As I write this I realize that I probably enjoyed the stores more than I thought I would. Probably because as I've been writing I have had a change to think more about each story. In an ideal world, when I borrowed this book from the library, I would be able to keep it out for about 3 months. Then I could pick it up from time to time, when I wanted to read something but didn't want to take on a full novel. I could let the story settle in and think about it, and enjoy the thinking about it.

Some of my favourite passages:
- In Before the Change  this exchange between a young woman and her father captures the man and their relationship. I recognize this man:
What did he think about Kennedy and Nixon?
"Aw, they're just a couple of Americans."
I tried to open the conversation up a bit.
"How do you mean?'
When you ask him to go into subjects that he thinks don't need to be talked about, or take up an argument that doesn't need proving, he has a way of lifting his upper lip at one side, showing a par of big tobacco-stained teeth.

Material provided.
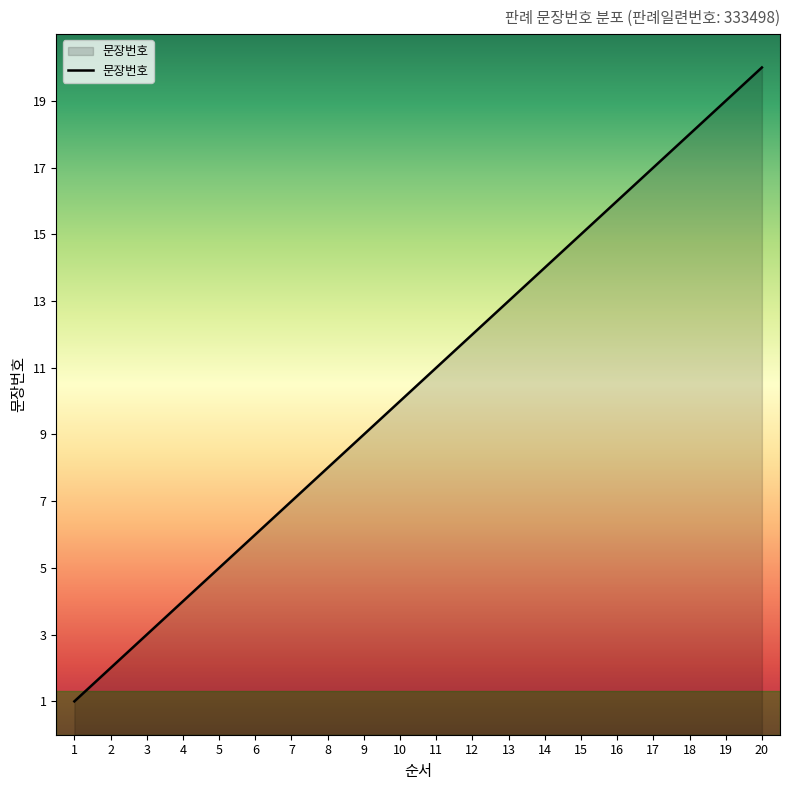

Which label corresponds to the largest value in the chart?

20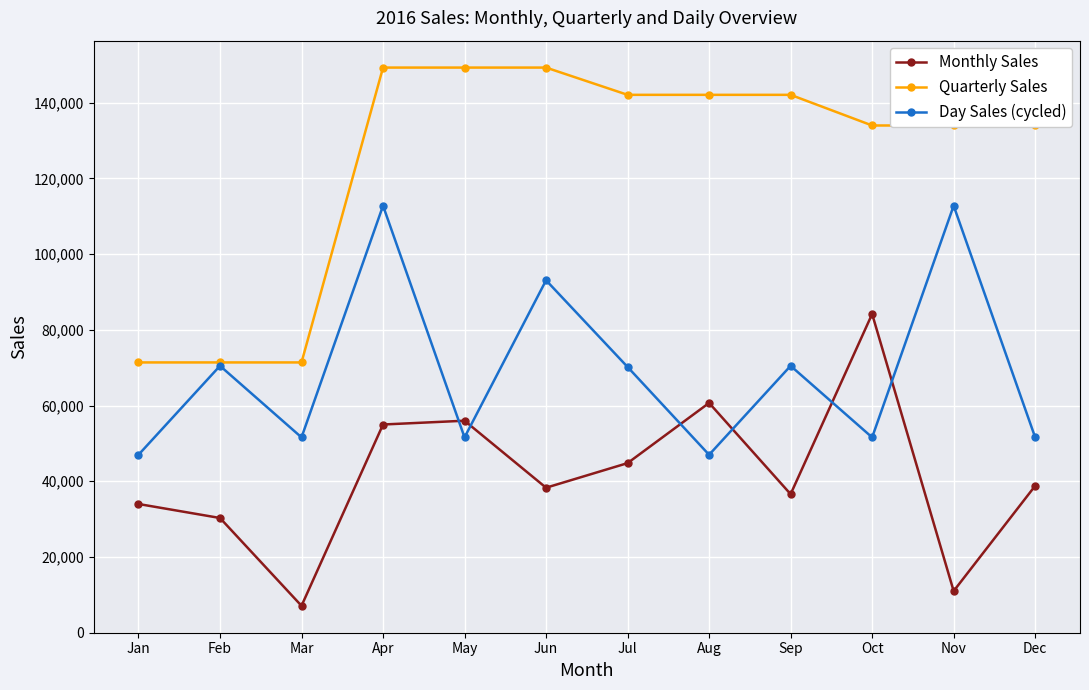

What is the difference between the highest and lowest values at Dec?

95200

Your instructions. Reproduce the part of the reading notes above starting with "Some of my favourite" and going on through "big tobacco-stained teeth.".

Answer below.
Some of my favourite passages:
- In Before the Change  this exchange between a young woman and her father captures the man and their relationship. I recognize this man:
What did he think about Kennedy and Nixon?
"Aw, they're just a couple of Americans."
I tried to open the conversation up a bit.
"How do you mean?'
When you ask him to go into subjects that he thinks don't need to be talked about, or take up an argument that doesn't need proving, he has a way of lifting his upper lip at one side, showing a par of big tobacco-stained teeth.